In 2009, as the U.S. withdrawal was beginning, I interviewed roughly 100 Iraqis in Baghdad at length for a book of mine recently released, Voices from Iraq: A People’s History, 2003 – 2009. The book is an oral history of the war in Iraq as told entirely by Iraqis, who spoke with candor at length with me on a wide range of topics. The subject of whether U.S. forces should stay or go came up frequently, and Iraqis generally had one of two opinions based on their sectarian identity. Shi’ites tended to be eager to see U.S. forces go – and the sooner the better. The newly empowered Shi’ite majority often sees the U.S. presence as an impediment to the new order in Iraq, where wealth, power and privileges have been flowing into Shi’ite circles since the downfall of Saddam Hussein at the expense of the Sunni minority. (In other opinion polling, a super-majority of Iraqis has tended to want US troops out in fairly short order, a finding that remained the same over many years, and which would be consistent with the majority Shiite population of some 60% of the country being in favor of an early departure of the Americans).

[Dataset entries]

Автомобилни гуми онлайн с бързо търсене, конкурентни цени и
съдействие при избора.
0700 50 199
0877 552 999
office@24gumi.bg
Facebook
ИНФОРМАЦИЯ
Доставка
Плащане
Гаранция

**What to do**
(a) In the passage on Iraq, roughly how many Iraqis were interviewed in Baghdad in 2009?
(b) Arrange every line of the listing as a Markdown table with the columns Row and Line, numbering the rows and omitting blank lines.

**Responses to the tasks**
(a) Roughly 100.

(b)
| Row | Line |
|---|---|
| 1 | Автомобилни гуми онлайн с бързо търсене, конкурентни цени и |
| 2 | съдействие при избора. |
| 3 | 0700 50 199 |
| 4 | 0877 552 999 |
| 5 | office@24gumi.bg |
| 6 | Facebook |
| 7 | ИНФОРМАЦИЯ |
| 8 | Доставка |
| 9 | Плащане |
| 10 | Гаранция |